## Fragmento del documento
+ + + + +

En 1933 el
antropólogo francés Marcel Griaule participó en una expedición que cruzó
África, desde Senegal a Djibouti, atravesando todo el corazón sahariano de lo
que entonces se llamaba África Occidental Francesa. En su recorrido quedó
sorprendido cuando al cruzar Malí y a unos cuatrocientos kilómetros al sur de
Tombuctú, se encontraron con un pueblo sorprendente, del que hasta ese momento
no se había oído hablar.
Era el
pueblo Dogón, un grupo étnico que no llega al millón de almas y que anduvo
vagando por el desierto hasta que se asentó hacia el sur del río Níger, hace
unos mil años. Desde entonces allí han permanecido, prosperando poquísimo en su
cultura o su bienestar.
Se sabe que
proceden de un pueblo llamado por los griegos “garamantes”, de los que también
proceden los actuales “tuareg” y que no dudaban en comer carne humana, si la
necesidad los impulsaba.

+ + + + +

Datos almacenados
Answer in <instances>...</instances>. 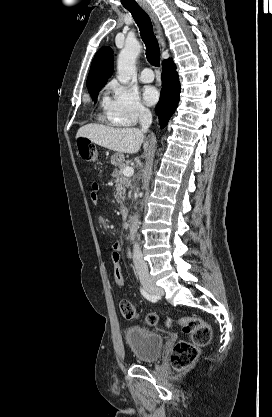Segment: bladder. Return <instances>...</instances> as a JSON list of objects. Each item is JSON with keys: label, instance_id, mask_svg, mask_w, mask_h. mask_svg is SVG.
<instances>
[{"label": "bladder", "instance_id": "bladder-1", "mask_svg": "<svg viewBox=\"0 0 272 417\" xmlns=\"http://www.w3.org/2000/svg\"><path fill=\"white\" fill-rule=\"evenodd\" d=\"M125 340L135 358L141 362L157 361L164 347V337L141 327H129Z\"/></svg>", "mask_w": 272, "mask_h": 417}]
</instances>
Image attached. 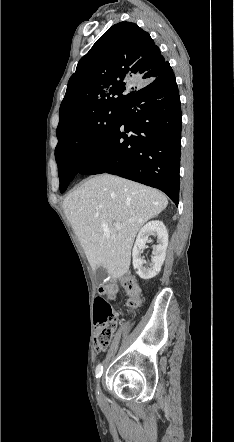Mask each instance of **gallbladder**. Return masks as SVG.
Returning <instances> with one entry per match:
<instances>
[{"label": "gallbladder", "mask_w": 234, "mask_h": 442, "mask_svg": "<svg viewBox=\"0 0 234 442\" xmlns=\"http://www.w3.org/2000/svg\"><path fill=\"white\" fill-rule=\"evenodd\" d=\"M95 276H96V281H97L98 283H102V282L104 281V279L106 278V276H107V271H106V269L103 268L102 266H101V267H98V268L96 269V271H95Z\"/></svg>", "instance_id": "gallbladder-1"}]
</instances>
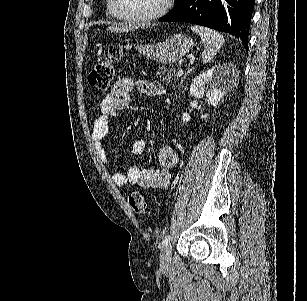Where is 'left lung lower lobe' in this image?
<instances>
[{"instance_id": "1", "label": "left lung lower lobe", "mask_w": 307, "mask_h": 301, "mask_svg": "<svg viewBox=\"0 0 307 301\" xmlns=\"http://www.w3.org/2000/svg\"><path fill=\"white\" fill-rule=\"evenodd\" d=\"M255 0H182L161 22H189L227 32L248 49Z\"/></svg>"}]
</instances>
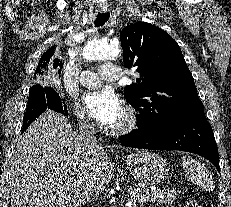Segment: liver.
Wrapping results in <instances>:
<instances>
[{
    "label": "liver",
    "mask_w": 231,
    "mask_h": 207,
    "mask_svg": "<svg viewBox=\"0 0 231 207\" xmlns=\"http://www.w3.org/2000/svg\"><path fill=\"white\" fill-rule=\"evenodd\" d=\"M112 172L104 148L83 151L73 126L47 109L19 137L11 157V207H79L86 200L85 183L98 195Z\"/></svg>",
    "instance_id": "1"
}]
</instances>
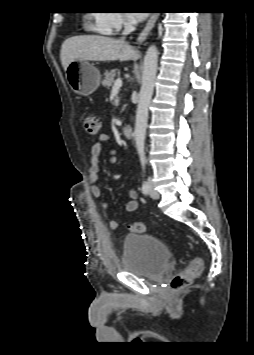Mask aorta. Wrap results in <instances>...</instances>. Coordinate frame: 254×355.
Listing matches in <instances>:
<instances>
[{
  "mask_svg": "<svg viewBox=\"0 0 254 355\" xmlns=\"http://www.w3.org/2000/svg\"><path fill=\"white\" fill-rule=\"evenodd\" d=\"M158 49L151 45L145 54L143 63L142 83L135 122V144L140 157L145 155V138L148 121V109L152 99L157 73Z\"/></svg>",
  "mask_w": 254,
  "mask_h": 355,
  "instance_id": "aorta-1",
  "label": "aorta"
}]
</instances>
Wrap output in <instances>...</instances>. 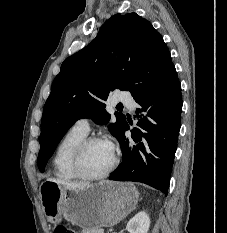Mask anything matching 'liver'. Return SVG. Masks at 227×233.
<instances>
[{
	"instance_id": "liver-1",
	"label": "liver",
	"mask_w": 227,
	"mask_h": 233,
	"mask_svg": "<svg viewBox=\"0 0 227 233\" xmlns=\"http://www.w3.org/2000/svg\"><path fill=\"white\" fill-rule=\"evenodd\" d=\"M47 181L54 182L58 185L65 186L69 189H82L87 186H90L89 183L71 182L68 180L60 179V178H48Z\"/></svg>"
}]
</instances>
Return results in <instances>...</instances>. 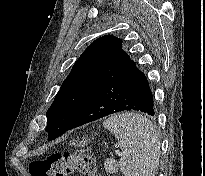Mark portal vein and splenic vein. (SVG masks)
<instances>
[{
  "label": "portal vein and splenic vein",
  "mask_w": 205,
  "mask_h": 176,
  "mask_svg": "<svg viewBox=\"0 0 205 176\" xmlns=\"http://www.w3.org/2000/svg\"><path fill=\"white\" fill-rule=\"evenodd\" d=\"M115 154L121 155V152H120L118 149H116V150H115Z\"/></svg>",
  "instance_id": "portal-vein-and-splenic-vein-1"
}]
</instances>
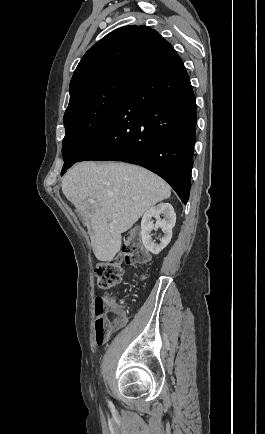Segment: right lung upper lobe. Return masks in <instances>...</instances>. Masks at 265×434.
Here are the masks:
<instances>
[{
    "label": "right lung upper lobe",
    "instance_id": "right-lung-upper-lobe-1",
    "mask_svg": "<svg viewBox=\"0 0 265 434\" xmlns=\"http://www.w3.org/2000/svg\"><path fill=\"white\" fill-rule=\"evenodd\" d=\"M172 46L148 26L118 28L93 45L74 71L70 89L111 75L141 73Z\"/></svg>",
    "mask_w": 265,
    "mask_h": 434
}]
</instances>
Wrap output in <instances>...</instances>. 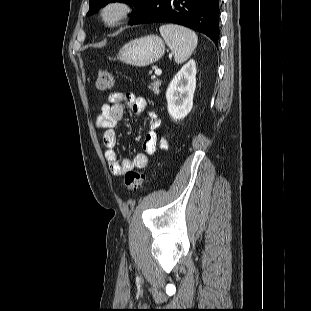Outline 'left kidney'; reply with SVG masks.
<instances>
[{"label": "left kidney", "mask_w": 311, "mask_h": 311, "mask_svg": "<svg viewBox=\"0 0 311 311\" xmlns=\"http://www.w3.org/2000/svg\"><path fill=\"white\" fill-rule=\"evenodd\" d=\"M196 88V64L189 60L173 77L167 91V109L175 120L184 119L193 107V96Z\"/></svg>", "instance_id": "obj_1"}]
</instances>
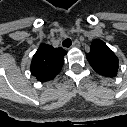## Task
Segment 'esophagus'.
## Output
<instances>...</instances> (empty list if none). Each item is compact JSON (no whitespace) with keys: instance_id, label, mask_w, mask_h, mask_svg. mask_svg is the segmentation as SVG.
Returning <instances> with one entry per match:
<instances>
[{"instance_id":"obj_1","label":"esophagus","mask_w":127,"mask_h":127,"mask_svg":"<svg viewBox=\"0 0 127 127\" xmlns=\"http://www.w3.org/2000/svg\"><path fill=\"white\" fill-rule=\"evenodd\" d=\"M72 46H75V47H79L80 46V42L76 39L72 42ZM66 48V47H65Z\"/></svg>"}]
</instances>
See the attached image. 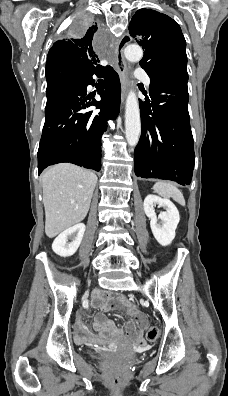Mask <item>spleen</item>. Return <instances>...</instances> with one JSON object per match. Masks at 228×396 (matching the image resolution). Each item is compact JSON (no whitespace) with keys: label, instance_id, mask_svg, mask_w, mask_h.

+ + + + +

## Ejercicios
- A) Reescribe el fragmento sobre el pueblo dogón, empezando por "Se sabe que" y siguiendo hasta "necesidad los impulsaba.", pero pon "romanos" en lugar de "griegos".
- B) Según el fragmento sobre el pueblo dogón, ¿hacia dónde se asentó este pueblo tras vagar por el desierto?
- C) Continúa el fragmento sobre el pueblo dogón a partir de su última oración.

## Respuestas
- A)
Se sabe que
proceden de un pueblo llamado por los romanos “garamantes”, de los que también
proceden los actuales “tuareg” y que no dudaban en comer carne humana, si la
necesidad los impulsaba.

- B) Hacia el sur del río Níger.

- C)
Las
peculiaridades de este grupo, su cultura, pinturas, esculturas y grabados,
vestidos y construcciones, fueron revelados al mundo por Griaule que tras su
primer contacto con ellos, volvió en otra expedición y se quedó a vivir con
aquella extraña tribu que había permanecido impermeable al avance del Islam en
toda la zona, aunque algunos grupos muy reducidos son mahometanos, como otros,
de igual porcentaje, son cristianos. Los dogón, como pueblo, siguen siendo en
su conjunto animistas, en cuyas creencias predomina un espíritu ancestral al
que llaman Nommo y la adoración a una estrella, según llega a descubrir Griaule.
Los conocimientos
que aquel pueblo poseía sobre aquella estrella y sobre astronomía en general
dejaron sorprendido al expedicionario que, habiéndose ganado la confianza de
los chamanes y de los ancianos, empezó a recibir información, cada vez más
interesante y enigmática, sobre todo de un chamán llamado “Ogotemmeli”, que
parecía ser quien más conocimientos tenía.
El chamán
Ogotemmeli (foto publicada por El Mundo)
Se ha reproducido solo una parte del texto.